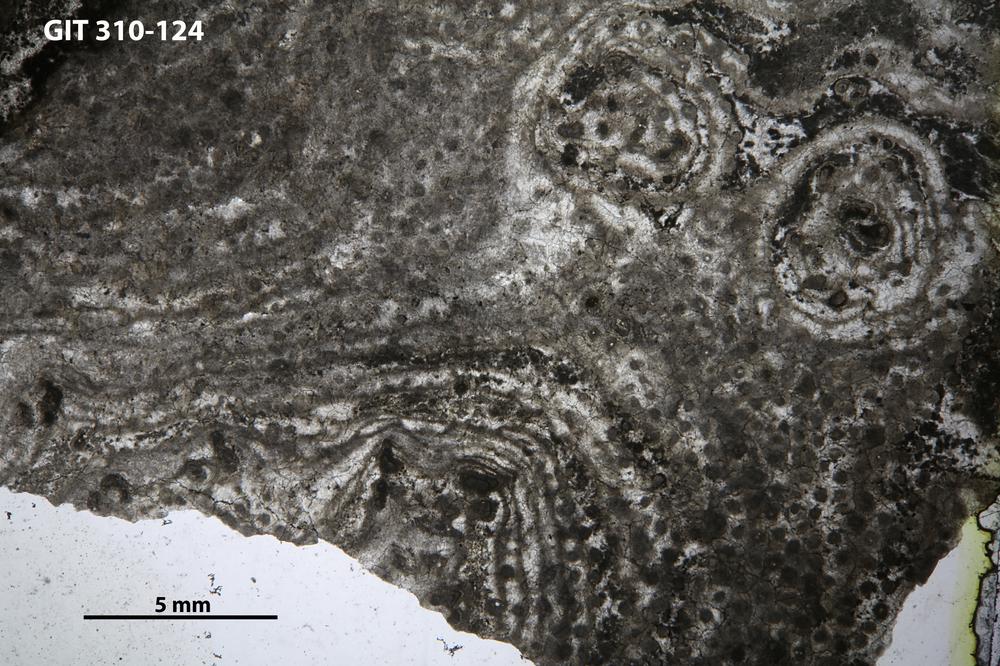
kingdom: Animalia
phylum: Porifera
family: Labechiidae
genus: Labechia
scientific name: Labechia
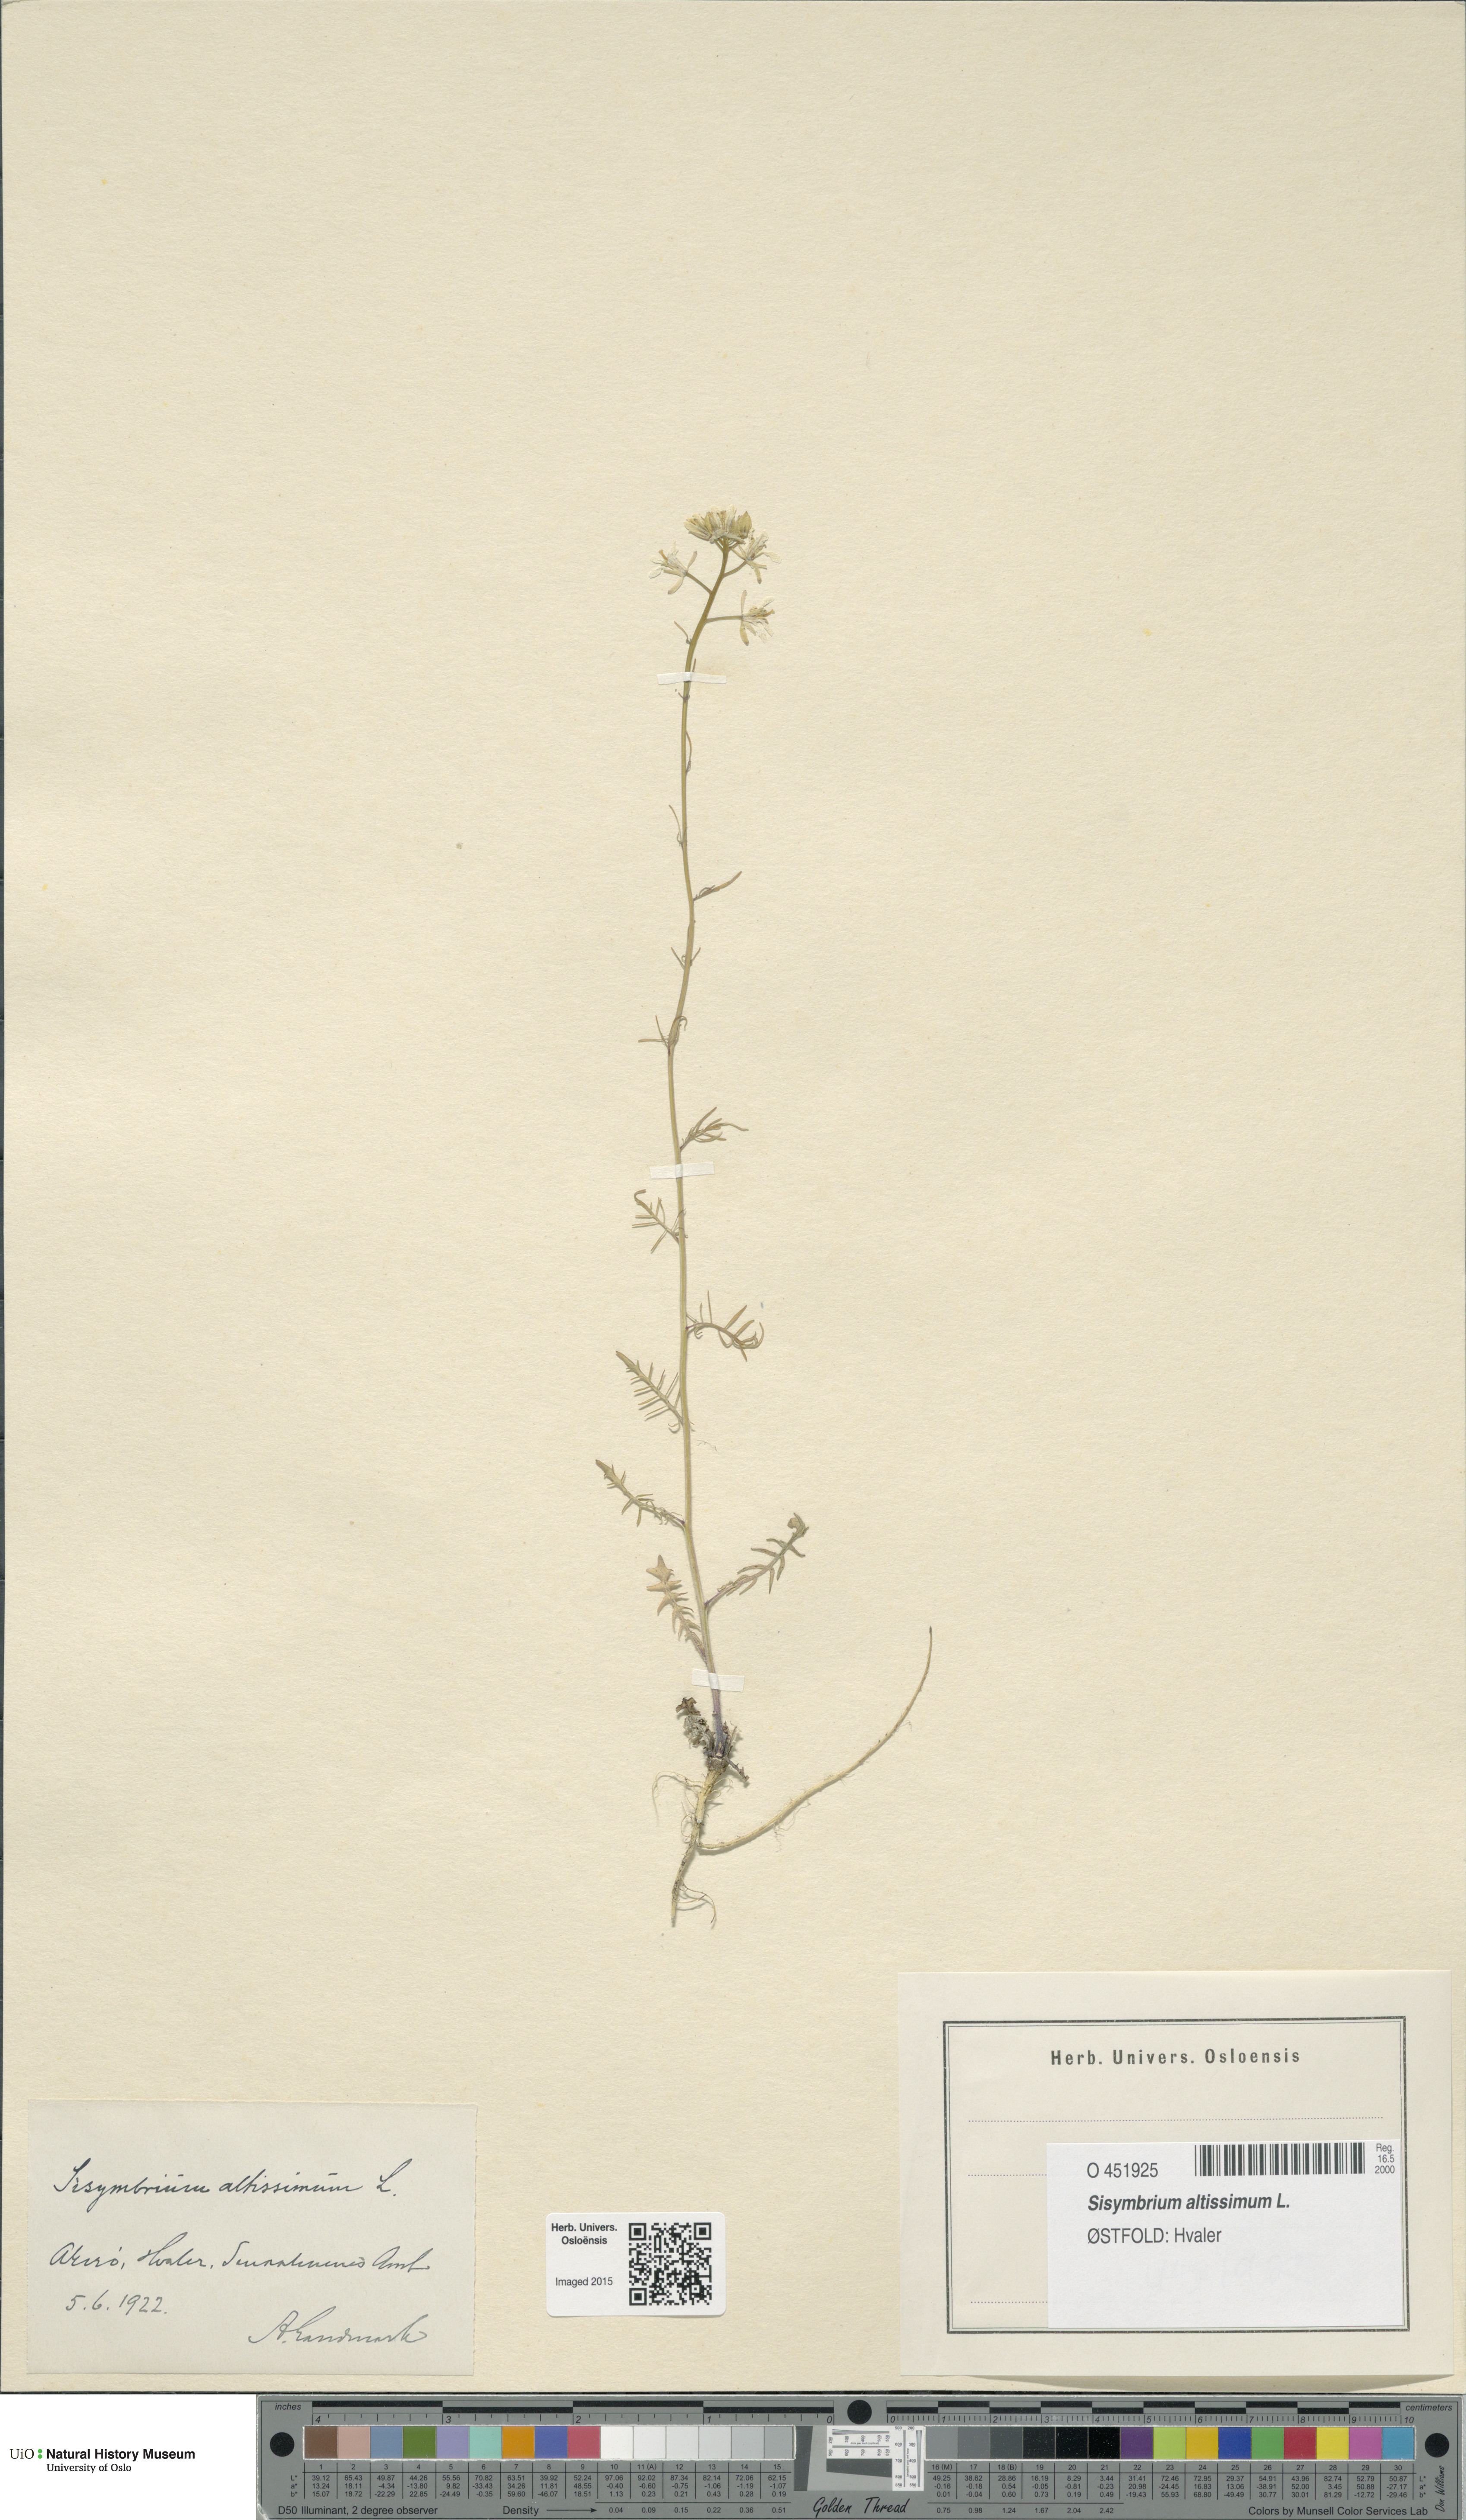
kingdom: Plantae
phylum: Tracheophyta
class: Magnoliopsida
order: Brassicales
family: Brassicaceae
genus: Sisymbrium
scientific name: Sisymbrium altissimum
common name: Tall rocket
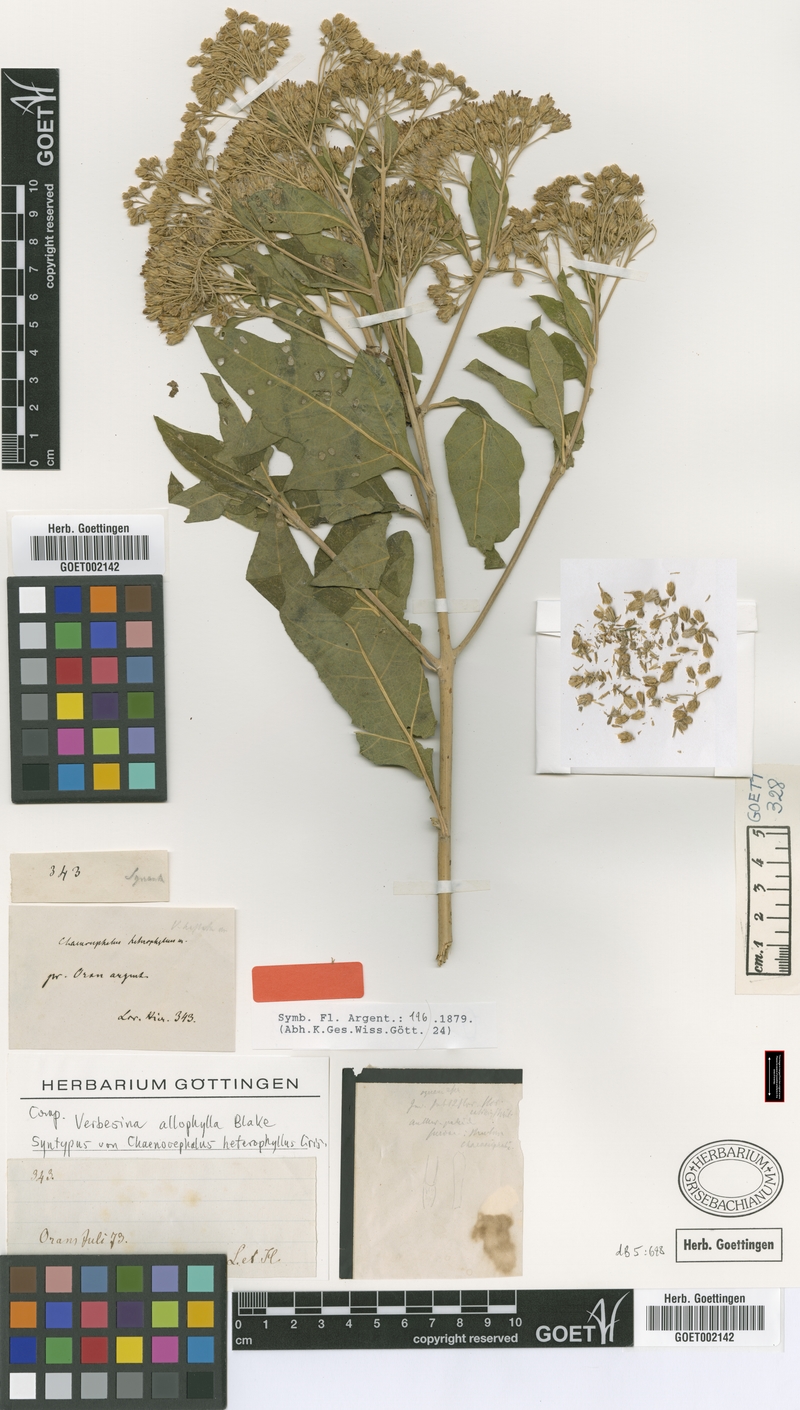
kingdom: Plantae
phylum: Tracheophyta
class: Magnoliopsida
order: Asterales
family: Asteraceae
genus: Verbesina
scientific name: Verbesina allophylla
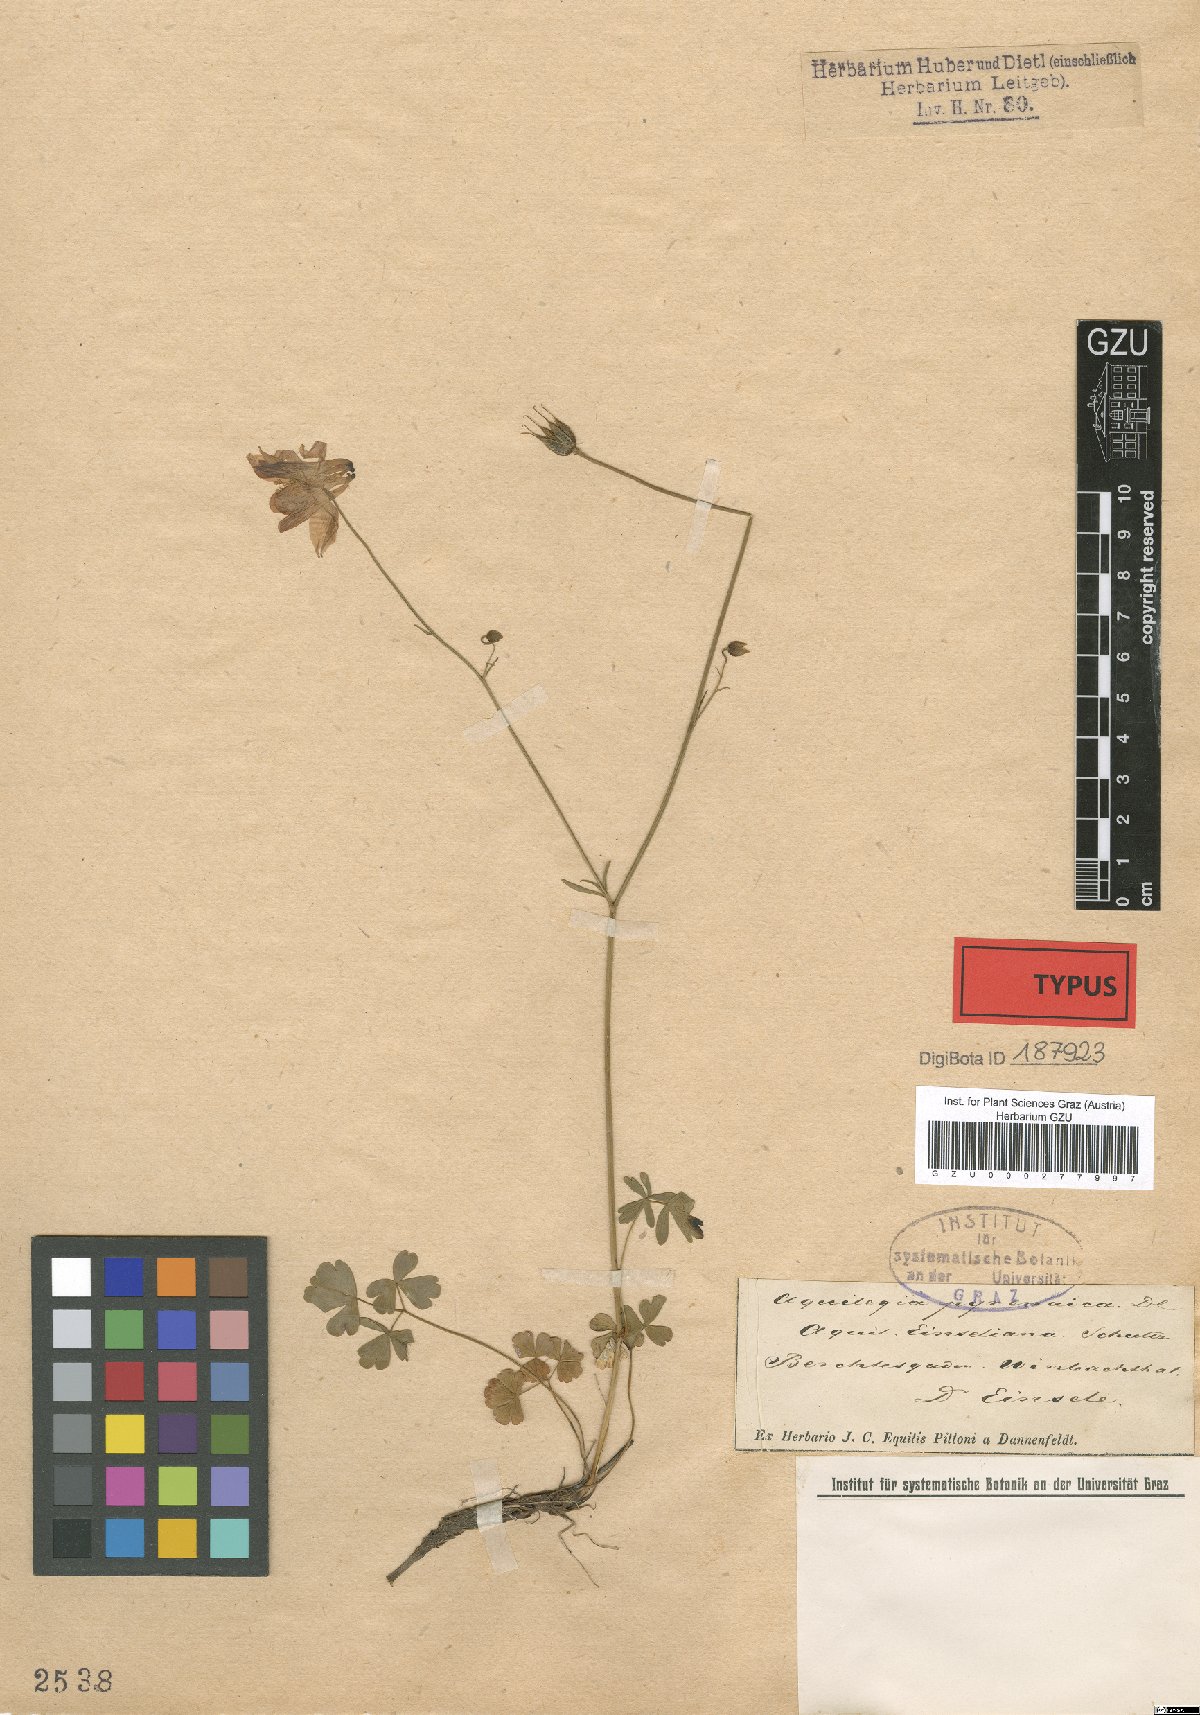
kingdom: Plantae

■ ■ ■

GIVEN TASK
Please show each line from the items above that contains the word "scientific".

ANSWER TO THE PROBLEM
scientific name: Labechia
scientific name: Sisymbrium altissimum
scientific name: Verbesina allophylla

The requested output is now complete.